Re: speeding up row by row lookup in a large db
by sundialsvc4 (Abbot) on Mar 22, 2009 at 01:27 UTC

    Let's take a history-lesson from ... punched cards, of all things. When you have a large amount of data, sort it. If you have multiple data streams to integrate, sort each one by the same key.

    When you do this, all the records having any key value will be adjacent, and within any gaps there are known to be no keys at all. No searching is required, and you never need to consider anything more than: this record, and the preceding one.

    The thing that is eating your lunch here is a familiar one: thousands (or millions) of repetitive searches. “Come with me back to the days when more data than this was processed using much less computer power than today you will find in a dishwasher. It was not a world of hard drives: it was a world of magnetic tapes.” The procedures that were adopted out of necessity back then, are just as efficient today.

    The payoff for your efforts can be ... stunning.

      Appreciate the advice sundialsvc4. The data actually are sorted. I figured out the problem with the help of the most excellent Devel::NYTProf. The problem was in pulling the met data which is 7300 rows by 9 columns for each cell. This transaction was taking about 28 to 29 ms. I have to figure out how to either compress this data or represent it in some other way so that it gets pulled out quickly.
      --

      when small people start casting long shadows, it is time to go to bed

        Was the cell table composed of 100,000 or 1,000,000 rows? If 100,000 then most assuredly keep this in memory as a hash (i.e. read whole thing only once). That might not be a bad idea even if it's a million. And obviously do the same with the tiny lc and dist tables.

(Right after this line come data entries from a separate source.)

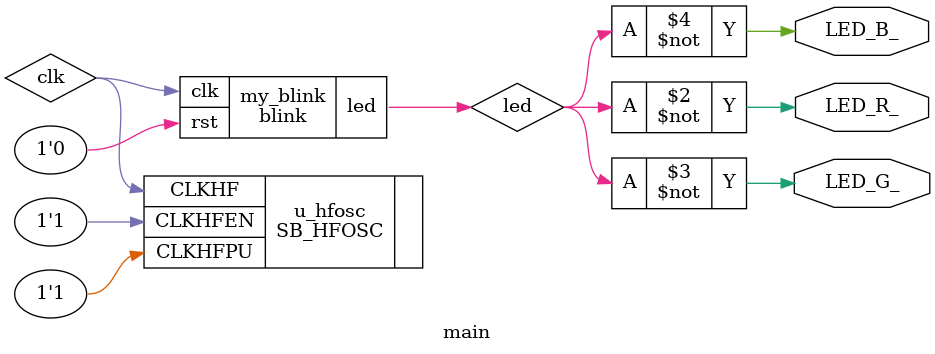
<source format=v>
/******************************************************************************
*                                                                             *
* Copyright 2016 myStorm Copyright and related                                *
* rights are licensed under the Solderpad Hardware License, Version 0.51      *
* (the “License”); you may not use this file except in compliance with        *
* the License. You may obtain a copy of the License at                        *
* http://solderpad.org/licenses/SHL-0.51. Unless required by applicable       *
* law or agreed to in writing, software, hardware and materials               *
* distributed under this License is distributed on an “AS IS” BASIS,          *
* WITHOUT WARRANTIES OR CONDITIONS OF ANY KIND, either express or             *
* implied. See the License for the specific language governing                *
* permissions and limitations under the License.                              *
*                                                                             *
******************************************************************************/

module blink(input clk, input rst, output led);

	reg [24:0] count;

	assign led = count[24];

	always @(posedge clk)
	    if(rst)
            count = 0;
        else
            count <= count + 1;

endmodule

module main (
	output	LED_R_,
	output	LED_G_,
	output	LED_B_
	);

	wire clk, led;

	SB_HFOSC u_hfosc (
        	.CLKHFPU(1'b1),
        	.CLKHFEN(1'b1),
        	.CLKHF(clk)
    	);

	blink my_blink (
		.clk(clk),
		.rst(0),
    		.led(led)
	);

	assign LED_R_ = ~led;
	assign LED_G_ = ~led;
	assign LED_B_ = ~led;

endmodule

</source>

        Consider storing the data in each table as a blob, but first pack it, and blob the packed entity. IIRC, sqlite keeps data as strings, so it's more voluminous than the actual data. And then you have the cost of all those atoi's to decode it.

        And if your data can be organized by lat-long, consider a small database for each lat-long region.

        Also, consider the CPAN module Cache::Memcached.

Re: speeding up row by row lookup in a large db
by merlyn (Sage) on Mar 22, 2009 at 16:22 UTC
    If you have to fetch all million cells with individual selects, you're doing it wrong. Either pull out a million row result in one query, or push more of your data reduction to the database using stored procedures.